Wir kommen direkt vom kroatischen Strand mit großem Trail-Hunger zurück in die slowenische Bergwelt. Doch hinter uns liegen nicht nur faule Hängematten-Tage, kaltes Bier, Schnorcheln und tipptopp Seafood an den sanft umspülten Felsufern der Adria. Nein, wir waren schon fleißig und haben zum Auftakt unseres Roadtrips in den Dolomiten auf einen Streich ordentlich Höhenmeter gemacht – sowohl auf- als auch abwärts (--> die Geschichte gibbet hier). Jetzt wollen wir das Soča-Tal auf seine Mountainbike-Tauglichkeit checken.
Unser Zelt schlagen wir in Bovec direkt am Zusammenfluss von Soča und Koritnica auf. Die Szene wird von unzähligen bunten Wildwasserkajaks dominiert und wir sind mit unseren Radln eher die Exoten.
In den nächsten Tagen nehmen wir uns peu à peu und ganz entspannt einige Touren in der Umgebung vor. Stromern im slowenisch-italienischen Grenzgebiet herum, pedalieren durch dichte, schattige Wälder, über große, in gleißendes Sonnenlicht getauchte Schotterflächen, lassen uns auf ruppigen Abfahrten fast die Lenker aus den Händen schlagen und nehmen jauchzend einige schön flowige Singletrails in Angriff. Hier und da warten ein paar Wurzelstücke auf uns und an einigen kurzen Stellen wird unsere Fahrtechnik gefordert.
Auf den Touren ist nix los und am Ende wartet immer irgendwo eine schöne Badestelle, an der wir uns ungestört in ein klares, eisig kaltes Becken stürzen – nä, wat is dat Leben schön hier!
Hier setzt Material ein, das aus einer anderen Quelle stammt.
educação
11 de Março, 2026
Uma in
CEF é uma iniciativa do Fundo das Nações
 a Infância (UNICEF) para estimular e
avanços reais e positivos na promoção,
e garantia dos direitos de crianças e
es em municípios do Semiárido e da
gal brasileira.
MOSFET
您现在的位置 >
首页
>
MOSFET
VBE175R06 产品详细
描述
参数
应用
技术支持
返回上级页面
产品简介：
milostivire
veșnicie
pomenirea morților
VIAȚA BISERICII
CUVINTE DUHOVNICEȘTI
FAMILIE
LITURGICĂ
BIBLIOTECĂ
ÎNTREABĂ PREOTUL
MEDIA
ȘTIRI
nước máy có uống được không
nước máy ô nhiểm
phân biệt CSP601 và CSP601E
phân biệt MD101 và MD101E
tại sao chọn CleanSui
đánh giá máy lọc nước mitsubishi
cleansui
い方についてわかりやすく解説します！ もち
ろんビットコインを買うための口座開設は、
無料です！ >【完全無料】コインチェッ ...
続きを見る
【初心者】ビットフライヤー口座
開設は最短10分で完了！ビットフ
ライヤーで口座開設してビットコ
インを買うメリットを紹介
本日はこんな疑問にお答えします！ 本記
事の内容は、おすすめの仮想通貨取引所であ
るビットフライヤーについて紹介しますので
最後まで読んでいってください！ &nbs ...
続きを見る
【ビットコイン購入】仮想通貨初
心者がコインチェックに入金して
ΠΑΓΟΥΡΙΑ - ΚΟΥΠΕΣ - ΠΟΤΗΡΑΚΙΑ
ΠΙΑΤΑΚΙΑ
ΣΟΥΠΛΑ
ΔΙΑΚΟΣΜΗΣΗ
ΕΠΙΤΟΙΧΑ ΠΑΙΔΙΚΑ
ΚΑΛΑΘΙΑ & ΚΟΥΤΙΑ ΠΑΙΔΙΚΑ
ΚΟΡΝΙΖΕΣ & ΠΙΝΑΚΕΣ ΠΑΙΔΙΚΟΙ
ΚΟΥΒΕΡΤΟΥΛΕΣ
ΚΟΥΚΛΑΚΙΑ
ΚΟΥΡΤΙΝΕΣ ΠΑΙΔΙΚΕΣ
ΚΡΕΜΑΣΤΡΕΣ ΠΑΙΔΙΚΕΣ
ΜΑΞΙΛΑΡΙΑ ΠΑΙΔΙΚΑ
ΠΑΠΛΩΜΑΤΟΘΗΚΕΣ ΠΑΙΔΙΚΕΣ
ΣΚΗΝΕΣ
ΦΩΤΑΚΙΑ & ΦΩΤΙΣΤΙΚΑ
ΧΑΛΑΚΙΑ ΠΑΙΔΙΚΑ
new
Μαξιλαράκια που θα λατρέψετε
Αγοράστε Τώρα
Ein besonderes Schmankerl sind die gerade einmal lenkerbreiten Hängebrücken, die von den flachen, einfach fahrbaren aber durchaus spaßigen Trails in direkter Ufernähe abzweigen. Immer wieder bleiben wir stehen und machen minutenlang nichts anderes, außer von einer der Brücken hinab in die rauschenden türkisen Fluten des Flusses zu starren. Hin und wieder zeigen sich sogar ein paar Fische im glasklaren Wasser. Wir ertappen uns dabei, wie uns bei dem Anblick die Forelle in Erinnerung kommt, die uns am Vorabend in einem slowenischen Restaurant in Bovec serviert wurde. Ihre Herkunft aus dem klaren, kühlen Wasser konnte man förmlich schmecken.
Am letzten Abend vor der Heimreise ist der Sternhimmel besonders schön und die Milchstraße steht deutlich über unserem Zelt. „Sommer vorbei…“ singt Frittenbude dazu in meinem Kopf und wir sind uns einig, dass wir noch gut ein paar Tage hier bleiben könnten. Auf jeden Fall gehören die Ufer der Soča nicht zu den Orten, deren Schönheit sich erst erschließt, wenn man längst weitergezogen ist. Ich würde sogar so weit gehen, diesem Tal einen der vorderen Ränge auf der persönlichen „Best of Europe“ Liste einzuräumen – und die haben definitiv Weltklasse.
***Good to know
Ein Abfahrts-Nirwana wie in den Dolomiten hat sich uns hier nicht erschlossen, das haben wir aber eigentlich auch nicht erwartet. Es ist ruppig und felsig, dazu ein stetes auf und ab – damit dominiert im Soča-Tal ein Tour-Charakter. Zum Ballern gibt‘s ohne Frage geeignetere Gebiete. Vielleicht haben wir aber auch nicht die richtigen Routen gewählt. Das gilt es beim nächsten Besuch rauszufinden – ich könnte mir zum Beispiel sehr gut vorstellen, hier mit leichtem Gepäck zu Selbstversorger-Mehrtagestouren aufzubrechen. Das dürfte ein großer Spaß sein.
Damit wir bei unserer Routenwahl nicht völlig im Dunkeln tappen, haben wir uns schon vor der Abreise den vielfach empfohlenen Tourenführer „30 Mountainbiketouren im Soča-Tal“ von Peter Immich und Michael Kemmler in Buchform organisiert (www.mtb-slowenien.de). Mit knapp 30 Euro ist das übersichtlich gestaltete Werk eine nicht ganz günstige, wegen der detaillierten Beschreibungen samt .gpx-Dateien und zu jeder Tour dazugehörigen entnehmbaren Topo-Karten samt Roadbook aber eine durchaus sinnvolle Investition.